Hint: To solve this first calculate the actual concentration of aspirin acid in disprin. The concentration of aspirin acid will be equal to the concentration of hydrogen ion in the aqueous solution of disprin. Then from the concentration of hydrogen ion calculate the pH. Remember that aspirin acid is a weak acid.


Complete solution:
We are given that disprin consists of $75\% $ of aspirin acid. And two tablets of disprin of $1.2{\text{ g}}$ each are dissolved in $1{\text{ litre}}$ of water. Thus,
Amount of aspirin acid present in a $1.2{\text{ g}}$ tablet of disprin $ = \dfrac{{75}}{{100}} \times 1.2{\text{ g}}$
Amount of aspirin acid present in a $1.2{\text{ g}}$ tablet of disprin $ = 0.9{\text{ g}}$
Now, $1.2{\text{ g}}$ tablet of disprin is dissolved in $1{\text{ litre}}$ of water. Thus,
Concentration of aspirin acid $ = \dfrac{{{\text{0}}{\text{.9 g}}}}{{1{\text{ L}}}}$
Concentration of aspirin acid $ = {\text{0}}{\text{.9 M}}$
The concentration of aspirin acid is equal to the concentration of hydrogen ion in the aqueous solution of disprin. Thus,
Concentration of hydrogen ion $ = {\text{0}}{\text{.9 M}}$
Calculate the $p{K_a}$ of aspirin acid using the equation as follows:
$p{K_a} = - \log {K_a}$
Where ${K_a}$ is the dissociation constant of acid.

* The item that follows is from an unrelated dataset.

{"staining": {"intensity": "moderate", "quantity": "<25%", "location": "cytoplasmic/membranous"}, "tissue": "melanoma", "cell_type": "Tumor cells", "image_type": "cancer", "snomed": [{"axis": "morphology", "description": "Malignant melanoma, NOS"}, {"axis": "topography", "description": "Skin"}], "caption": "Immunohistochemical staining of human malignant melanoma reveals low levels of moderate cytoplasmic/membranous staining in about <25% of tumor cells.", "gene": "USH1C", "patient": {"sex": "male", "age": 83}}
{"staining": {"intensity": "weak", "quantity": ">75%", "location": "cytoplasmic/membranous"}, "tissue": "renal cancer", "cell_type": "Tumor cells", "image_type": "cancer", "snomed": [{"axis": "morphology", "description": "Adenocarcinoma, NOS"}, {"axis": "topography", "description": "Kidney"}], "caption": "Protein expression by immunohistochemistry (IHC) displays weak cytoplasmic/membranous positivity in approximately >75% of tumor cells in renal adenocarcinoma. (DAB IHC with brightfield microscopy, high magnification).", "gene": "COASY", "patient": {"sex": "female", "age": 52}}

We are given that ${K_a}$ of aspirin acid is ${10^{ - 2}}$. Thus,
$p{K_a} = - \log \left( {{{10}^{ - 2}}} \right)$
$p{K_a} = 2$
The equation to calculate the pH of a weak acid is as follows:
${\text{pH}} = \dfrac{1}{2}\left( {p{K_a} - \log C} \right)$
Where $C$ is the concentration of the weak acid.

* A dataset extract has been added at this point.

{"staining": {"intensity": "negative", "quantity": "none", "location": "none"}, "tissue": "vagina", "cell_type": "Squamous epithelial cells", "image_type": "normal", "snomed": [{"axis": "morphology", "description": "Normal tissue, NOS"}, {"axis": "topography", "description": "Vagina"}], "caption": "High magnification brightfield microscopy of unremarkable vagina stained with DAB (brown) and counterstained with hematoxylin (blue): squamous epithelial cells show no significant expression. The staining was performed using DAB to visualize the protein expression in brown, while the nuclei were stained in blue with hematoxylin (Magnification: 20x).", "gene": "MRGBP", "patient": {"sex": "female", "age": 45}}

Substitute 2 for the $p{K_a}$ of aspirin acid, ${\text{0}}{\text{.9 M}}$ for the concentration of aspirin acid. Thus,
${\text{pH}} = \dfrac{1}{2}\left( {2 - \log \left( {{\text{0}}{\text{.9 M}}} \right)} \right)$
${\text{pH}} = \dfrac{1}{2}\left( {2 - \left( { - {\text{0}}{\text{.04575}}} \right)} \right)$
${\text{pH}} = \dfrac{1}{2}\left( {2.04575} \right)$
${\text{pH}} = 1.02 \approx 1.1$
Thus, the pH of resultant aqueous solution is 1.1.

Thus, the correct option is (A) 1.1.


Note:If the pH is less than 7 then the solution is acidic. If the pH is more than 7 then the solution is basic or alkaline. If the pH is equal to 7 then the solution is neutral. Here the pH of the solution of disprin is 1.1 which means that the solution is acidic in nature.